We can’t say with absolute certainty, but there are plenty of clues hinting to Mars having had quite an Earth-like appearance back in the day, with flowing water all around and an atmosphere to hold it all together. Now it’s dead, but probably not for long, if humans can do anything about it.
Despite the general consensus that water did exist at one point in liquid form on the surface of the Red Planet, there are not that many tell-tale signs left. In fact, the image you see here, say NASA and the University of Arizona, shows just one of few known places on the planet to present dune-like forms inside a channel, a clear sign of flowing water.
The image was taken back in 2016 with the HiRISE camera on board the Mars Reconnaissance Orbiter. The photo was shot from an altitude of 275 km (171 miles), and was only recently brought back into focus by scientists. It shows a small outflow channel of the so-called Lethe Vallis region, complete with what researchers describe as being a “teardrop-shaped island.”
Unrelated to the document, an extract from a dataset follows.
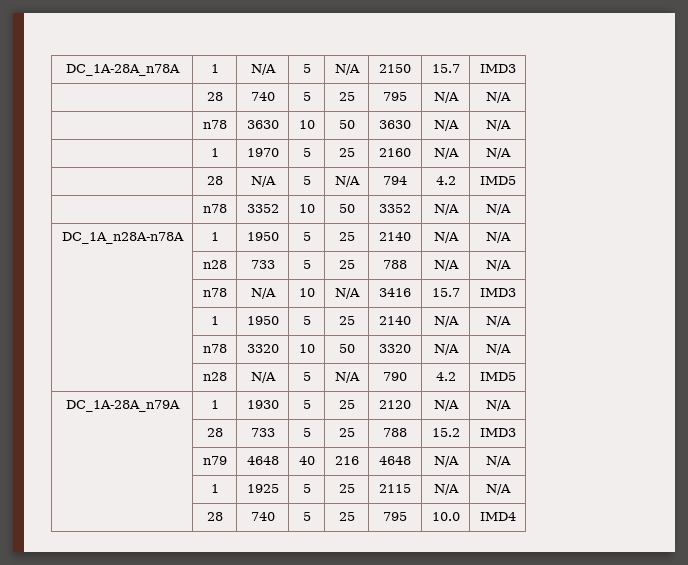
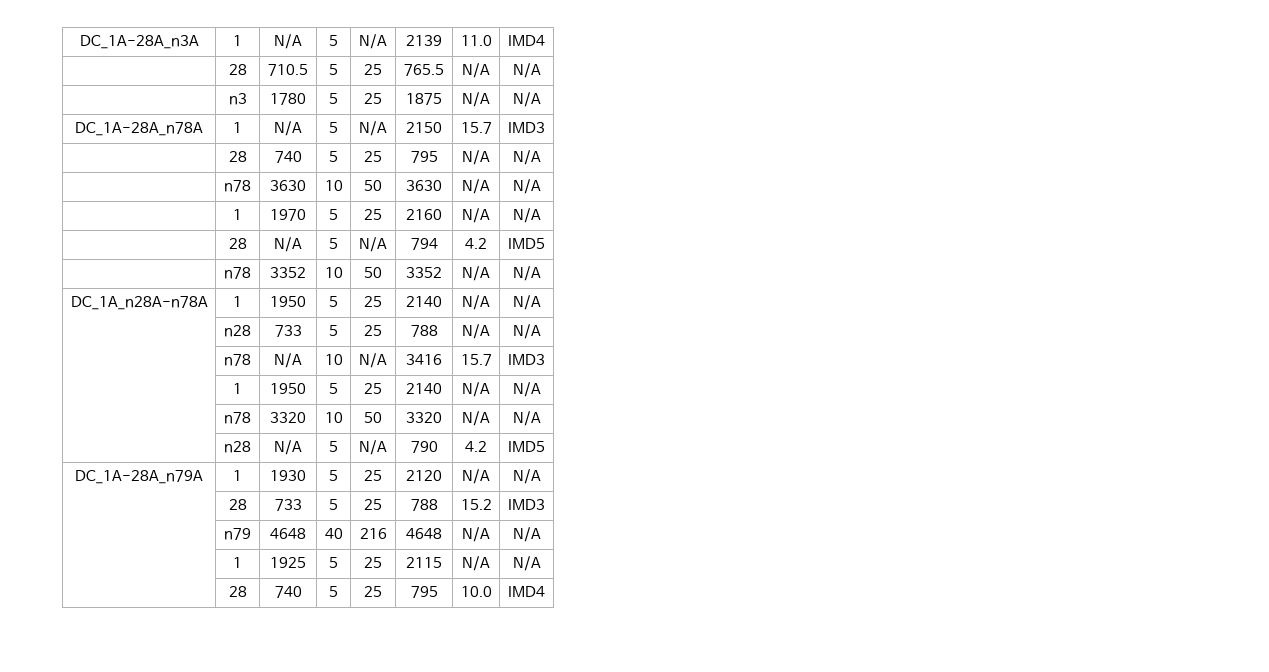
(65, 70) none -> [79,35,199,49] [233,35,242,46] [274,34,302,49] [329,35,338,46] [359,34,387,49] [406,35,442,46] [460,35,492,46] [508,35,545,46] [228,64,247,75] [268,64,308,76] [329,64,338,75] [364,64,382,75] [404,64,444,76] [462,63,490,78] [512,63,541,78] [228,93,247,105] [270,93,306,105] [329,93,338,104] [364,93,382,104] [406,93,442,105] [462,92,490,107] [512,92,541,107] DC_1A-28A_n3A | 1 | N/A | 5 | N/A | 2139 | 11.0 | IMD4 // | 28 | 710.5 | 5 | 25 | 765.5 | N/A | N/A // | n3 | 1780 | 5 | 25 | 1875 | N/A | N/A //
To make sense of what you’re seeing, consider this: the round depression at the larger end of the island is an impact crater. Its location is pointed to where NASA speculates water once came from, with the tail end of the island pointing downstream.
So, the crater was created by a meteorite, while the island itself is the result of “extreme floods” in the region. Also in this image there are signs of lava flows (the edges of the channel), with the whole formation being the perfect blend of features created “by periglacial, volcanic, fluvial, impact, aeolian and mass wasting processes, all in one place.”
It also paints the picture of what must have been an incredibly dangerous place to be in billions of years ago.